The microtubule-associated protein tau is a major component of the neurofibrillary tangles (NFT) of Alzheimer’s disease (AD), and tau pathology is more closely correlated with progression of cognitive impairment than the amyloid-beta (Aβ) pathology that precedes it. The challenges to address when developing anti-tau interventions for AD and whether anti-tau clinical trials should now be carried out for preclinical (asymptomatic) AD were discussed at AAIC19.

The tau timeline

Neurofibrillary tangles (NFT) and tau correlate well with clinical progression in AD

In 1975, tau was identified as a microtubule assembly factor, and in 1985 tau was identified as the major component of NFT. NFT correlate well with clinical progression in symptomatic AD.

Tau aggregates were found to be hyperphosphorylated in 1986, suggesting that tau in Alzheimer brain is an abnormally phosphorylated protein component of paired helical filaments.1

The first tau-specific positron emission tomography (PET) tracer was developed in 2011, and tau images were subsequently found to recapitulate Braak pathological staging.2

Tau was also found to be involved in a process in which misfolded tau aggregates are released from presynaptic neurons and taken up by postsynaptic neurons where they act as seeds to form additional tau aggregates.3

 

Why target tau?

There is a need for better treatments to change people’s lives earlier

AD represents a huge unmet need worldwide. It is the only cause of death among the top ten in the USA for which there is no treatment to prevent, cure, or even slow progression. Meanwhile one in nine people over 65 years of age, and one in three over 85 years of age have AD, and AD is the sixth leading cause of death across all ages in the US.

Multiple clinical trials have targeted Aβ but have been unsuccessful. There is therefore an urgent need to investigate alternative promising targets such as the multiple tau targets. Current studies already in progress are investigating active and passive immunotherapies to prevent pathological tau aggregation and stabilize microtubules.

 

Tau-based therapy clinical trial design challenges are similar to those encountered for Aβ based therapies

Which stage of the AD trajectory should be targeted?

Despite their failure to achieve meaningful clinical outcomes, the clinical trials targeting Aβ have provided many learnings for designing future clinical trials for AD, for example in terms of:

  • which stage of AD to target (ie, preclinical/asymptomatic, mild cognitive impairment, or dementia)
  • patient identification and selection
  • developing pharmacodynamic measures that accurately measure target engagement
  • choice of reliable biomarkers to monitor and measure response
  • designing adaptive trials to improve ability to adjust as data are analyzed
  • development of clinically meaningful outcome measures

Which form of tau should be targeted?

Tau is an important target, but factors that need special consideration when developing an anti-tau intervention include:

  • which form of tau should be targeted — hyperphosphorylated tau, total tau, tau conformation, tau fragments or tau-related mechanisms such as membrane stabilization?
  • where should tau be targeted — intracellularly or extracellularly?
  • what is the risk for adverse effects and how can it be mitigated?
  • should the intervention be for asymptomatic or symptomatic patients?
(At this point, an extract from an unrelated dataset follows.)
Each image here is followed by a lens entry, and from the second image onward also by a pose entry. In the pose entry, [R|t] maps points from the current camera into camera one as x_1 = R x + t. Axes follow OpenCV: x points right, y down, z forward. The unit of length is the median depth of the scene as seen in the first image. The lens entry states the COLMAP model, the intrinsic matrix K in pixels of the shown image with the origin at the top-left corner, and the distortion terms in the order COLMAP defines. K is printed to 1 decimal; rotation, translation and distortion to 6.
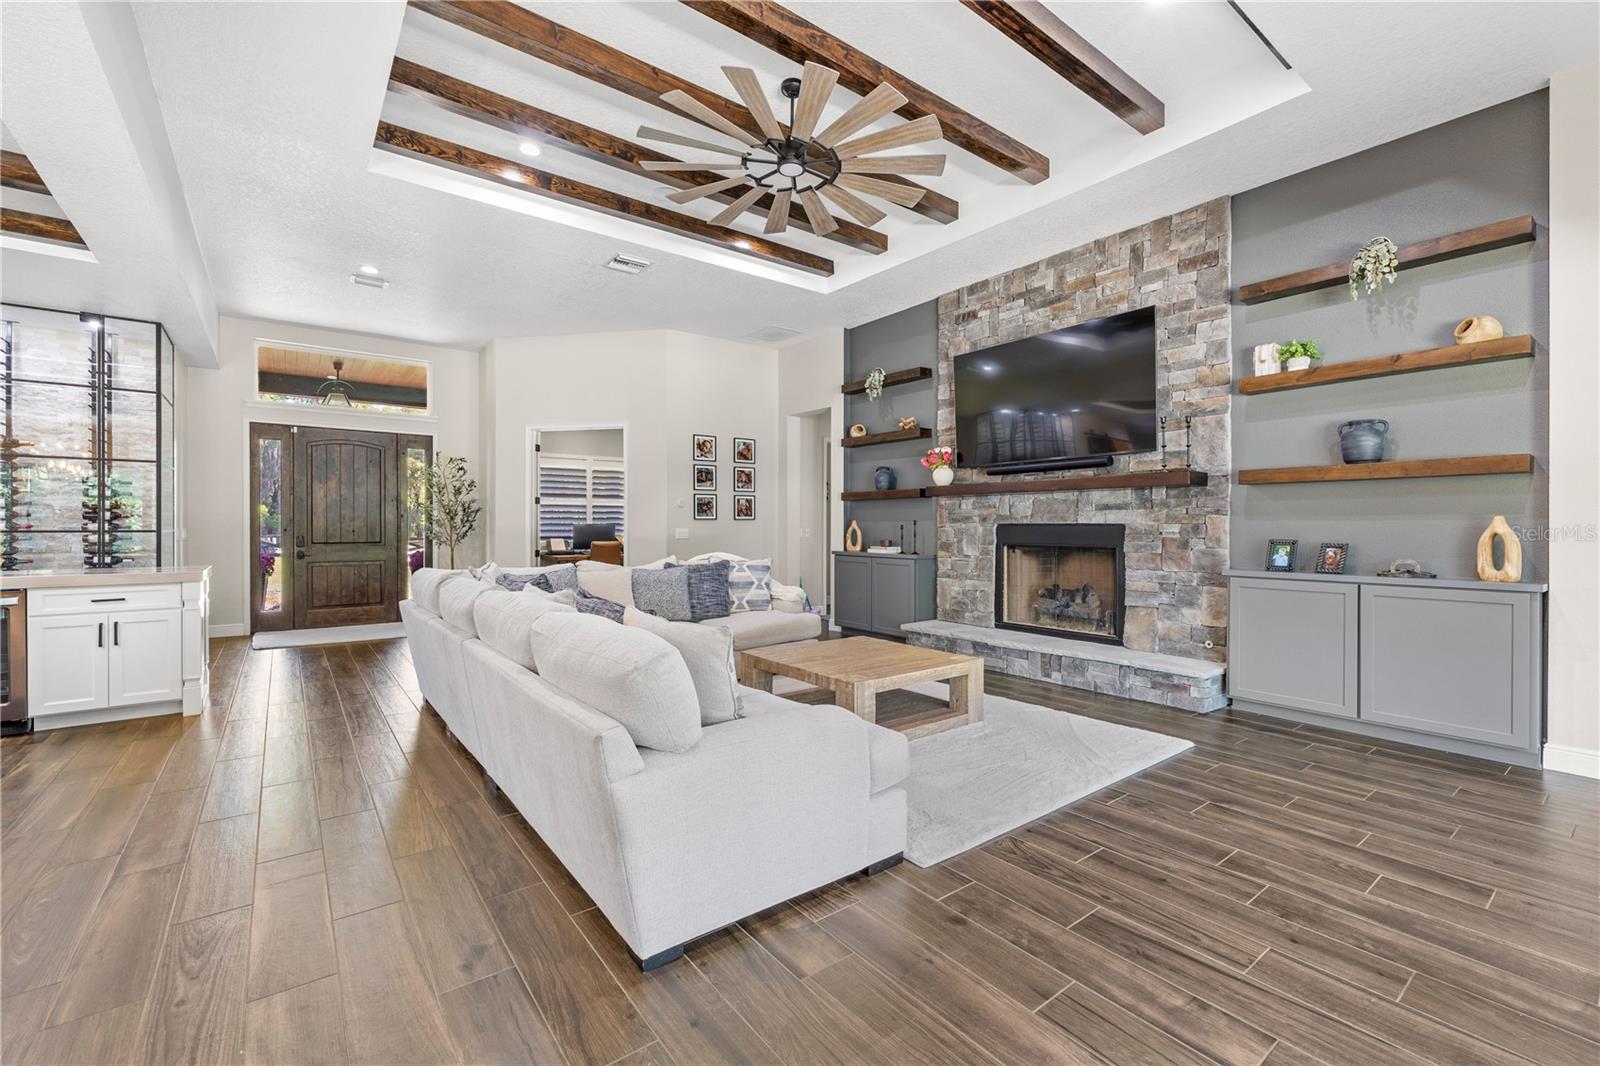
lens RADIAL K [[666.6, 0, 800.0], [0, 666.6, 533.0], [0, 0, 1]] dist [0.002096, 0.000245]
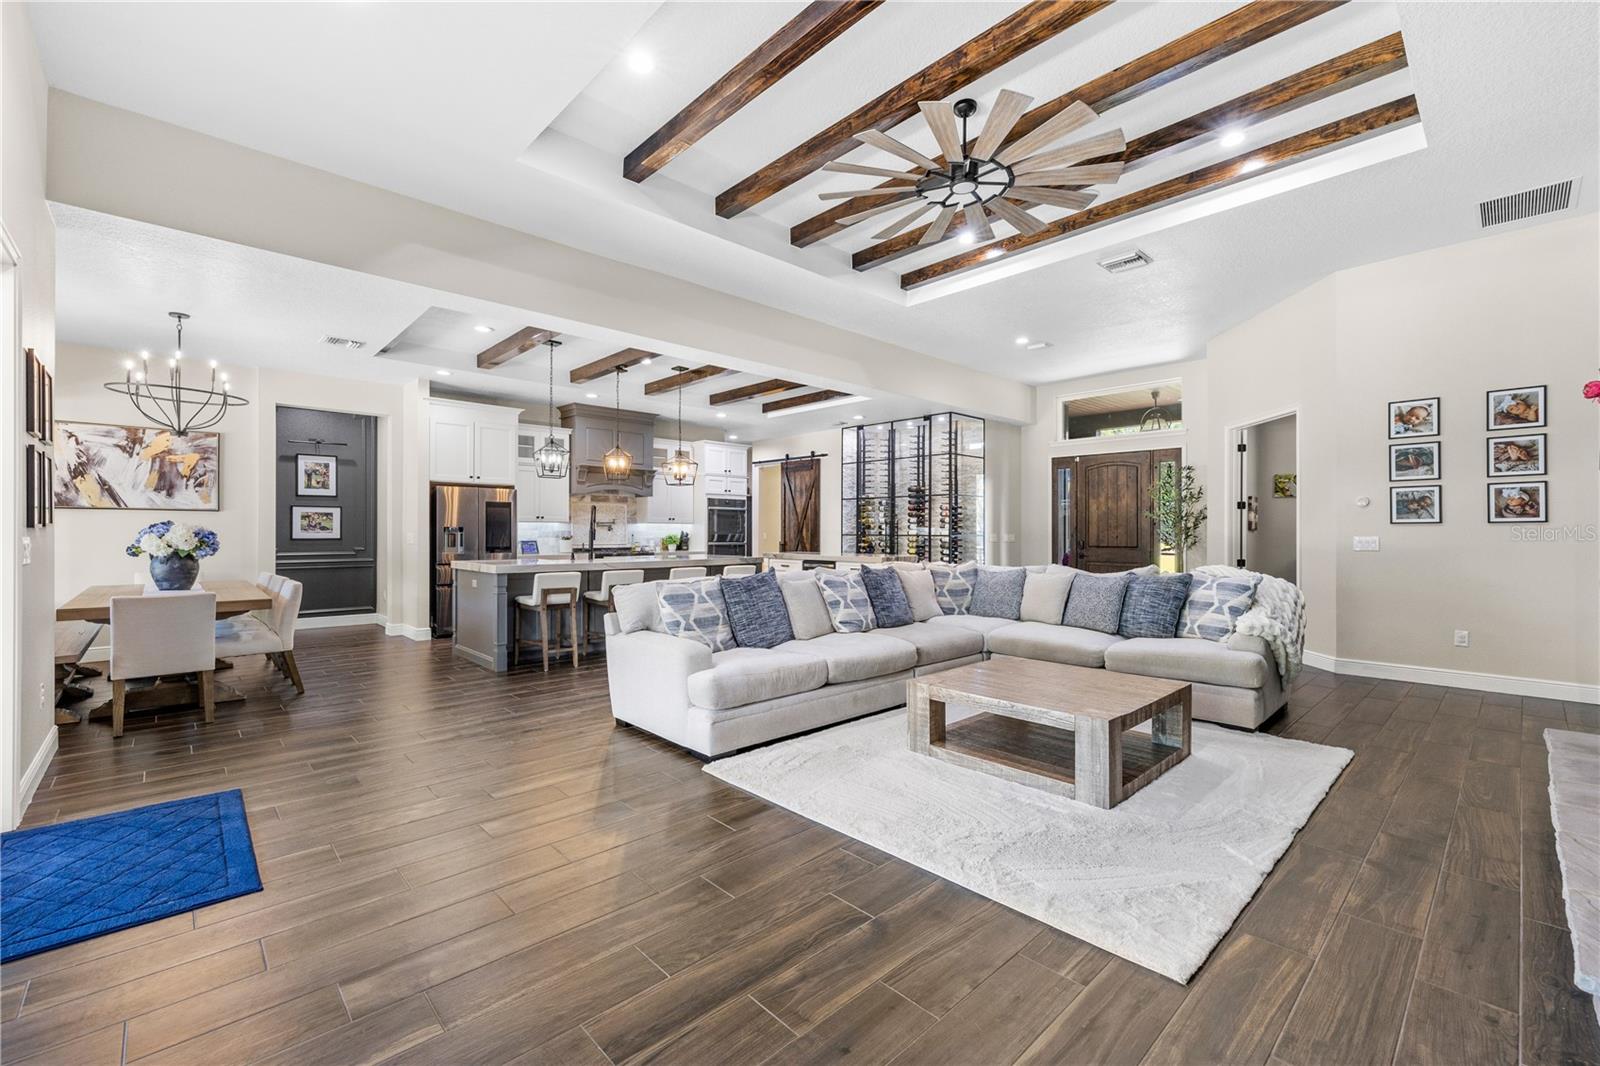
lens RADIAL K [[683.4, 0, 800.0], [0, 683.4, 533.0], [0, 0, 1]] dist [-0.000049, -0.000069]
pose [[0.100299, -0.000325, -0.994957, 0.498207], [-0.013740, 0.999904, -0.001712, -0.000949], [0.994863, 0.013843, 0.100285, 0.316868]]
Among the attendees attending the meeting, 79% agreed with the statement that there is enough scientific rationale to try anti-tau interventions in asymptomatic (preclinical) AD.
However, only 45% agreed with the statement that the field is ready with robust methods for patient identification and reliable biomarkers to monitor progress to try anti-tau interventions in asymptomatic (preclinical) AD.
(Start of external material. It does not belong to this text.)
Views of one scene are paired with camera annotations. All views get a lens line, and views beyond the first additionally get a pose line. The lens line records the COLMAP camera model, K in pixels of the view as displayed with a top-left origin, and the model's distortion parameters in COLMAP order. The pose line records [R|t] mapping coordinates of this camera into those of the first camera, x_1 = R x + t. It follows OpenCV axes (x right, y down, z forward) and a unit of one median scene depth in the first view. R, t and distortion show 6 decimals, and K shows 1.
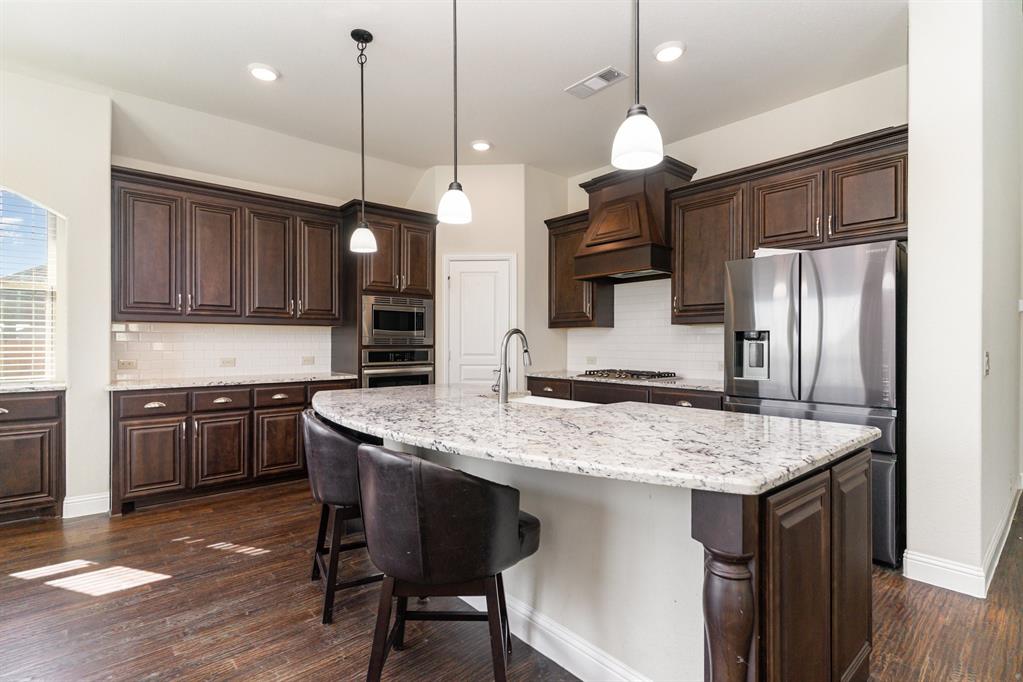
lens RADIAL K [[493.6, 0, 511.9], [0, 493.6, 343.1], [0, 0, 1]] dist [0.001540, 0.000751]
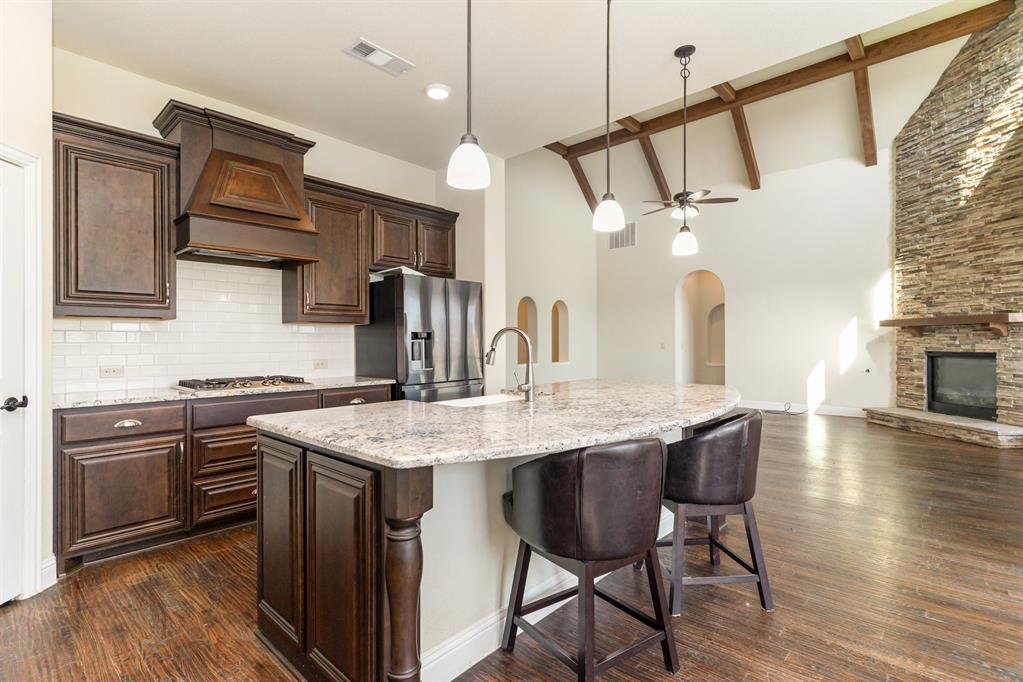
lens RADIAL K [[493.6, 0, 496.9], [0, 493.6, 337.8], [0, 0, 1]] dist [0.001540, 0.000751]
pose [[-0.099466, 0.006698, 0.995018, -0.634472], [0.003091, 0.999975, -0.006423, -0.001172], [-0.995036, 0.002437, -0.099484, 0.731512]]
Our correspondent’s highlights from the symposium are meant as a fair representation of the scientific content presented. The views and opinions expressed on this page do not necessarily reflect those of Lundbeck.

References

  1. Grundke-Iqbal I, et al. Proc Natl Acad Sci USA.1986;83:4913–17.
  2. Schwarz A, et al. Brain 2016;139:1539–50.
  3. Hoskin J, et al. Exp Opin Invest Drugs 2019;28: 545–54.